My favorite example of pitspeak involved two traders in a heated argument over a trade. They just couldn’t agree, and when one dismissed the other, the second fellow’s parting shot was “Fuck you, you fucking fuck.”

As an English major, I had to comment. “That’s brilliant, boys. You’ve just managed to use a monosyllabic Saxon vulgarity as a verb, a noun, and an adjective, all in the space of a 5 word imperative sentence.”

To this day, my speech is laced with some of those vulgarities, although I have made an effort to use ‘feck’ and ‘shite’ to soften the Ango-Saxon words they reference. In my mind, that raises them from the merely vulgar to the modestly obscene.

To traffic in these words is, for the most part, a deliberate choice. In 25 years in the Middle School classroom, I never ‘dropped the F-Bomb.’ Given that, on any day an event could, and often did, occur that would invite the exclamatory release of slamming one’s finger in a door jam, is all the evidence necessary to confirm this discipline.

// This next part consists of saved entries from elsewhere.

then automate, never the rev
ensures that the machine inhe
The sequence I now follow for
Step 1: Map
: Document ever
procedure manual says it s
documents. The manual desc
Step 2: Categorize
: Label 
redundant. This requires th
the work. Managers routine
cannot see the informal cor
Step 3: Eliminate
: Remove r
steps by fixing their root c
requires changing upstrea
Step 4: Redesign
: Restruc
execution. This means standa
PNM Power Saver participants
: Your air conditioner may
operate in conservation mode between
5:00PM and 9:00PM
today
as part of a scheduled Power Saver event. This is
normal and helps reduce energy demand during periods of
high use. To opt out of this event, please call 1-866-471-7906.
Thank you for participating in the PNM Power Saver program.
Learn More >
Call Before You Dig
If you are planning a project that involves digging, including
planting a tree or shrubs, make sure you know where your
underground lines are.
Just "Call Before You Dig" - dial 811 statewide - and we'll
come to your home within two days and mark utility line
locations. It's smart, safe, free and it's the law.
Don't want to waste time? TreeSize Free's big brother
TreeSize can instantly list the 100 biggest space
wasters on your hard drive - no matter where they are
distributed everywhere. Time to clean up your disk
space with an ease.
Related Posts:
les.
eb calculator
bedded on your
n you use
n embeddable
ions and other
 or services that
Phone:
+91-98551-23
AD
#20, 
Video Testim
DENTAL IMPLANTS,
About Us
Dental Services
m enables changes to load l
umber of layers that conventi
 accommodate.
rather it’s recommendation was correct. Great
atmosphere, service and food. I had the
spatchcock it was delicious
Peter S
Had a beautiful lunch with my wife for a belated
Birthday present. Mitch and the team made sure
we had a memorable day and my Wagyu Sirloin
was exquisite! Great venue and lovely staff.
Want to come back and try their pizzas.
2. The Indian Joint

The same is true for my 18 years as a teacher union contract negotiator. Behind closed doors, I might have been more than a wee bit obscene and profane, but at the table such language wouldn’t be effective so I refrained.

There is a joyfulness to swearing among middle-schoolers whose proclivity to irreverence lures them into profanity. I never practiced nor tolerated obscenities in my classroom, but while on playground duty I’d often hear them. Sometimes, kids would say to me, “Did you hear that, Mr. Stefanik?”

“Yes.”

“Well, aren’t you going to give them a detention?”

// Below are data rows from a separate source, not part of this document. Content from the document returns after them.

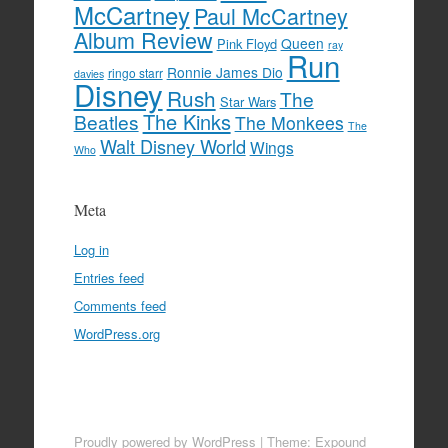
McCartney
Paul McCartney
Album Review
Queen
Pink Floyd
ray
Run
Ronnie James Dio
ringo starr
davies
Disney
Rush
The
Star Wars
The Kinks
Beatles
The Monkees
The
Walt Disney World
Wings
Who
Meta
Log in
Entries feed
Comments feed
WordPress.org
Proudly powered by WordPress
|
Theme: Expound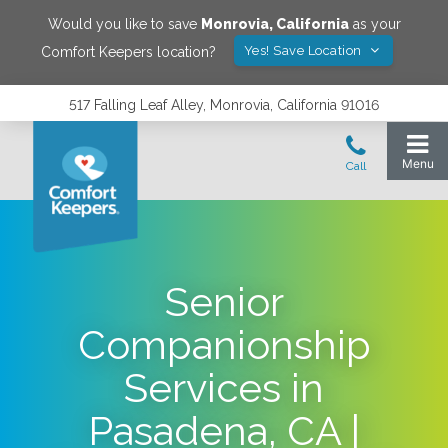
Would you like to save
Monrovia
,
California
as your
Yes! Save Location
Comfort Keepers location?
517 Falling Leaf Alley, Monrovia, California 91016
Senior
Companionship
Services in
Pasadena, CA |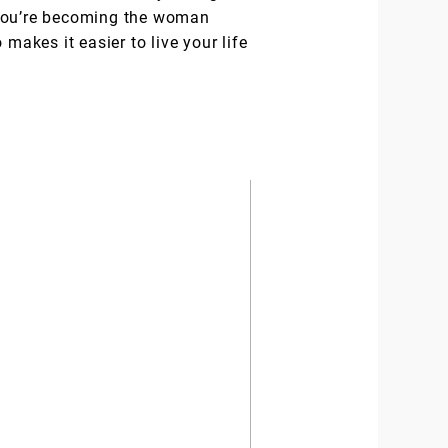
l you’re becoming the woman
makes it easier to live your life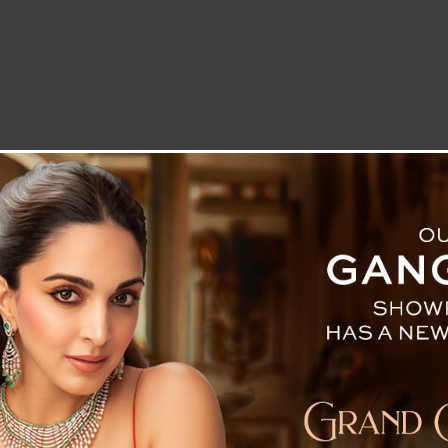
LETTER TO THE EDITOR
TECHNOLOGY
BLOG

“No. It’s the playground.”

“If we can swear out here, why can’t we swear in the classroom?”

“First of all, would you swear at Grandma’s house during Thanksgiving Dinner?”

“No. That’s different.”

“You are very right, and you have learned that there’s some places where such language doesn’t fit. But there’s another reason. I want you to have the power of language. I want you to know the difference between anger, and rage, and disappointment. I want you to have the words so that you have the power over them. Vulgarity robs you of these understandings at your age. Grow a great vocabulary and have great power. Limit yourselves by cussing and you limit your ability to reflect, judge, and persuade.”

That was my playground speech for 7th graders which leads to my thoughts about our President, our other leaders, and the grossly incongruous situation we find ourselves in on MLK Day 2018.

Defenders of the President’s latest words, frame ‘shit hole countries’ as, at worst, an obscene vulgar term – crude, unfortunate, but nothing more. And, if that were the case, this pit- trading English Lit. major would probably agree.

But it’s not the case. His words are profane. They disrespect the great shared conventions of democracy that the world expects from us and that the Constitution demands.

His words profane the spirit of our country. His words erode our freedoms.

A very warm and thoughtful MLK Day to all.